Effects of different treatment processes in four municipal wastewater treatment plants on the transport and fate of microplastics

The behavior of microplastics in wastewater treatment plants has been investigated, but specific effects of treatment process on microplastics' fate are still unclear due to varied analysis methods and regional differences. In this study, four wastewater treatment plants in Ningbo of southeastern China with different treatment processes were selected to investigate transport and fate of microplastics. Based on number of microplastic particles, fibers and fragments were the main microplastics types in wastewater, while synthetic cellulose represented the largest fraction. The dominance of fibers (76.7%-90.0%) and small particle sizes (<2.0 mm, 62.5%-81.5%) in effluents suggested that they escaped easily from the wastewater treatment plants. The abundance of microplastics particles decreased from 78.0 ± 2.9 items/L in influent to 6.0 ± 2.8 items/L in effluent for anaerobic-anoxic-oxic process, 100.0 ± 3.1 items/L to 4.3 ± 3.4 items/L for sequencing batch reactor activated sludge process, 105.0 ± 5.3 items/L to 3.5 ± 2.6 items/L for cyclic activated sludge technology, 65.0 ± 4.3 items/L to 3.0 ± 1.6 items/L for oxidation ditch process. The microplastics removal capacity of primary and secondary treatment processes for four wastewater treatment plants ranged from 83.7% to 96.3%. Application of different tertiary treatment processes (coagulation/flocculation, membrane related technology and disinfection) enhanced microplastics removal to achieve overall removal rate of 92.3%-96.7%. The removed microplastics from the wastewater treatment plants were mainly transferred to sludge (226.1 ± 95.7-896.0 ± 144.0 items/g dry weight).
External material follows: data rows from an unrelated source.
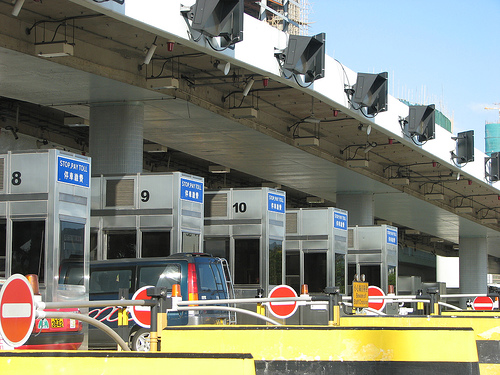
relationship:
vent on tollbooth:
[92, 174, 145, 208] [95, 154, 193, 263]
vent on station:
[200, 189, 234, 219] [203, 187, 288, 326]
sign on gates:
[266, 282, 298, 320] [31, 293, 458, 333]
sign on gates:
[266, 282, 298, 320] [14, 285, 494, 319]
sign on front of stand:
[56, 145, 105, 190] [35, 191, 92, 292]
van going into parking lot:
[97, 259, 227, 317] [1, 114, 53, 156]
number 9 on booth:
[137, 180, 154, 208] [112, 171, 180, 244]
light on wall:
[399, 100, 441, 148] [384, 90, 413, 130]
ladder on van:
[214, 249, 244, 324] [106, 255, 214, 320]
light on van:
[185, 261, 200, 315] [89, 240, 225, 315]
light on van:
[181, 259, 201, 315] [95, 256, 228, 332]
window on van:
[95, 265, 128, 292] [85, 256, 238, 320]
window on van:
[135, 264, 174, 290] [85, 256, 238, 320]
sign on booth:
[171, 171, 207, 202] [95, 172, 205, 291]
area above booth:
[167, 103, 444, 231] [110, 165, 189, 264]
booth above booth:
[110, 165, 189, 264] [207, 182, 287, 285]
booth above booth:
[110, 165, 189, 264] [284, 205, 350, 284]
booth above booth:
[110, 165, 189, 264] [350, 216, 413, 297]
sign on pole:
[132, 284, 167, 324] [145, 287, 317, 305]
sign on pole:
[268, 281, 297, 311] [283, 286, 431, 303]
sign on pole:
[355, 279, 387, 309] [356, 297, 486, 305]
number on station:
[228, 199, 246, 215] [205, 187, 286, 294]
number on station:
[9, 169, 23, 189] [15, 152, 94, 307]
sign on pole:
[475, 287, 486, 316] [450, 297, 485, 314]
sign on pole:
[258, 278, 321, 328] [272, 290, 382, 313]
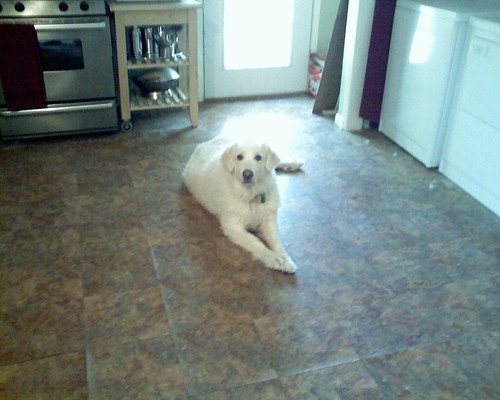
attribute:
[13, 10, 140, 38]
knobs — black 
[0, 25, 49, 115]
maroon towel — maroon 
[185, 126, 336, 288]
dog — large 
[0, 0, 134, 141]
stove — steel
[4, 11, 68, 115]
towel — black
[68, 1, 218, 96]
table — wood 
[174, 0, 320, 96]
door — closed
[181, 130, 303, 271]
dog — yellow, white, reclining , labrador mix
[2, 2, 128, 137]
oven — silver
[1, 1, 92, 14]
knobs — black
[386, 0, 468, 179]
dryer — white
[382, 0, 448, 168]
washer — white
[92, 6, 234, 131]
cart — wood 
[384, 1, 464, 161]
white washer — white 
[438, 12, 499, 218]
white dryer — white 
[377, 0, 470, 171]
washing machine — white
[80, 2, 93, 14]
knob — black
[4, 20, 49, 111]
towel — brown 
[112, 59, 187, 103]
wok — metal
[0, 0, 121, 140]
oven — silver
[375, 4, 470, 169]
appliances — white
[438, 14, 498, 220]
appliances — white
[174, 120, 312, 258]
dog — white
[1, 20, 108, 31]
rack — metal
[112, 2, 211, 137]
kitchen table — butcher block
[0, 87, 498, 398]
tile — linoleum 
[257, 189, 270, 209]
tag — green 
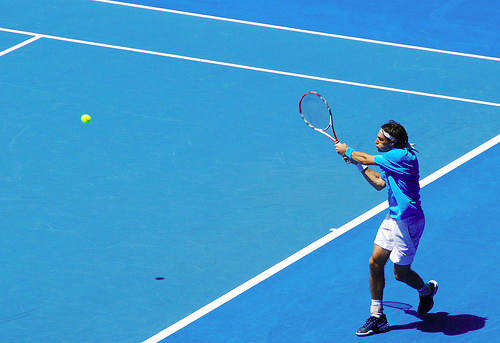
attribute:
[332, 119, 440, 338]
tennis player — concentrating, male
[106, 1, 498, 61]
line — white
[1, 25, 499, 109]
line — white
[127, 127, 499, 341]
line — white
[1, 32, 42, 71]
line — white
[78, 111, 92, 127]
tennis ball — yellow, flying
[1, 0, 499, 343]
court — light blue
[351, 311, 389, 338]
shoe — black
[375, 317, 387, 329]
nike emblem — blue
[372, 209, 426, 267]
shorts — white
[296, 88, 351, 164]
tennis racket — white, red, multicolored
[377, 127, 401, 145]
headband — white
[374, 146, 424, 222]
shirt — blue, turqouise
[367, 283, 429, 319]
socks — white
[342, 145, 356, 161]
sweat band — blue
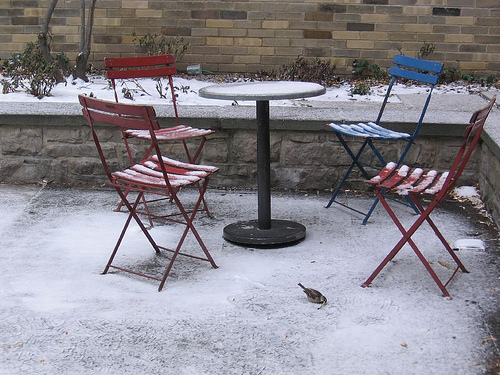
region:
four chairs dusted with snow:
[68, 30, 489, 307]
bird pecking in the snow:
[295, 280, 330, 312]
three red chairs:
[73, 50, 482, 297]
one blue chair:
[320, 53, 450, 223]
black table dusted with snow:
[199, 75, 324, 251]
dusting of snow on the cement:
[3, 184, 493, 374]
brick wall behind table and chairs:
[5, 4, 497, 71]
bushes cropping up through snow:
[6, 48, 482, 103]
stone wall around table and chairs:
[3, 95, 499, 213]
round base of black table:
[225, 218, 300, 248]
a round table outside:
[210, 57, 327, 270]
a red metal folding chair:
[360, 94, 492, 316]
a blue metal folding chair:
[315, 54, 441, 221]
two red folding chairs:
[90, 43, 207, 308]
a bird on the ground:
[300, 280, 327, 320]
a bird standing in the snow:
[294, 271, 354, 323]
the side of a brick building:
[170, 9, 389, 57]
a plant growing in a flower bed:
[10, 57, 82, 100]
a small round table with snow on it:
[204, 56, 325, 267]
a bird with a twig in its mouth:
[288, 282, 342, 320]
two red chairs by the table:
[87, 46, 220, 269]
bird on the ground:
[276, 274, 357, 314]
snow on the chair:
[373, 164, 445, 200]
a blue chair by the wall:
[334, 59, 435, 166]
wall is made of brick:
[2, 126, 75, 183]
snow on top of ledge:
[20, 87, 191, 108]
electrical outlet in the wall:
[185, 55, 210, 82]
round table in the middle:
[207, 67, 323, 253]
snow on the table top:
[192, 78, 332, 95]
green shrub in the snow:
[2, 47, 92, 86]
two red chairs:
[54, 39, 245, 296]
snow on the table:
[200, 75, 317, 99]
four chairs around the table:
[69, 33, 496, 309]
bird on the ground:
[291, 281, 333, 309]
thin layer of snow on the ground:
[2, 178, 499, 372]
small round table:
[196, 64, 342, 259]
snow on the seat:
[329, 115, 408, 145]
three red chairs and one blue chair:
[79, 40, 499, 313]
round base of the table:
[217, 204, 314, 255]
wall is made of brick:
[4, 3, 499, 89]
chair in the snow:
[72, 96, 219, 301]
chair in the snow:
[380, 108, 480, 324]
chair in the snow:
[335, 35, 412, 225]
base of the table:
[227, 216, 308, 261]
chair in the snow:
[111, 53, 217, 178]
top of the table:
[199, 63, 322, 114]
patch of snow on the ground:
[269, 323, 300, 353]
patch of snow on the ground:
[385, 325, 402, 347]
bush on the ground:
[28, 70, 48, 95]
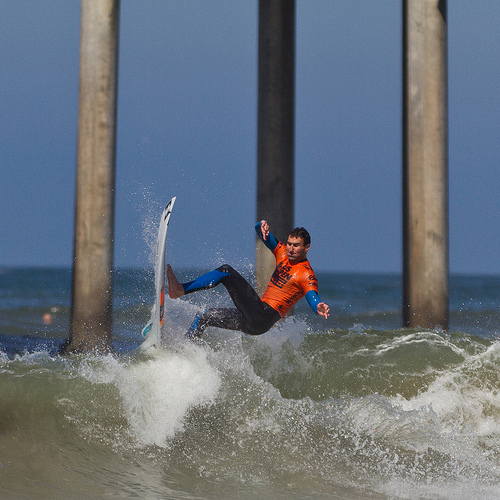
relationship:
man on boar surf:
[166, 218, 331, 349] [141, 306, 275, 452]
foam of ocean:
[109, 357, 187, 430] [11, 263, 493, 485]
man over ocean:
[166, 218, 331, 349] [0, 268, 500, 498]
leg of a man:
[166, 264, 262, 313] [166, 217, 331, 334]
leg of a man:
[183, 306, 242, 340] [166, 217, 331, 334]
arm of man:
[299, 267, 334, 324] [166, 218, 331, 349]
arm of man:
[246, 212, 293, 259] [166, 218, 331, 349]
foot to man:
[162, 261, 185, 298] [155, 208, 341, 357]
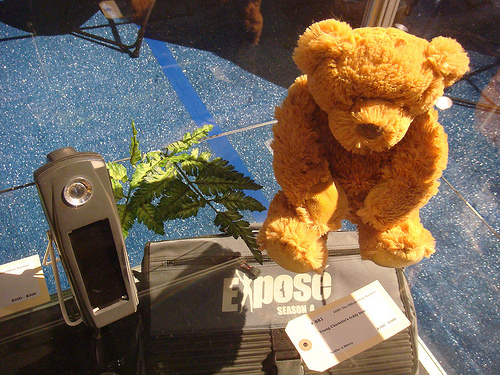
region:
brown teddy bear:
[294, 37, 421, 198]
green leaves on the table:
[119, 136, 200, 216]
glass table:
[438, 247, 497, 316]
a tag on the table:
[283, 306, 412, 361]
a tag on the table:
[3, 261, 42, 308]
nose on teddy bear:
[346, 115, 383, 139]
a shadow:
[166, 261, 241, 339]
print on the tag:
[310, 317, 375, 333]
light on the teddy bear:
[269, 214, 324, 269]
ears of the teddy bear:
[296, 16, 462, 77]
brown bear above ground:
[276, 16, 475, 213]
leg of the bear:
[249, 211, 338, 301]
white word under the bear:
[196, 262, 346, 324]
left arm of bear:
[377, 116, 459, 229]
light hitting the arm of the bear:
[419, 113, 461, 210]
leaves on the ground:
[156, 126, 234, 220]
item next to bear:
[42, 119, 137, 332]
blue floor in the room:
[13, 85, 113, 129]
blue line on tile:
[127, 73, 214, 128]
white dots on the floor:
[59, 58, 114, 113]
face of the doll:
[303, 36, 430, 148]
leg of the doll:
[262, 196, 345, 277]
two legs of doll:
[248, 182, 445, 288]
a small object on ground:
[39, 132, 176, 339]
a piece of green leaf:
[125, 124, 307, 258]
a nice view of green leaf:
[138, 141, 273, 293]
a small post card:
[278, 280, 403, 371]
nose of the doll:
[345, 106, 389, 153]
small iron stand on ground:
[81, 15, 186, 61]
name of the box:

The biological treatment unit played an important role in microplastics removal with rates varying between 86.9%-95.2%, while tertiary treatment reduced daily microplastics emission 1.4 × 10-2.3 × 10 items/day. This study suggests that proper selection of wastewater treatment unit could significantly reduce the emission number of microplastics, which supports an efficient control strategy of microplastics in wastewater treatment plants.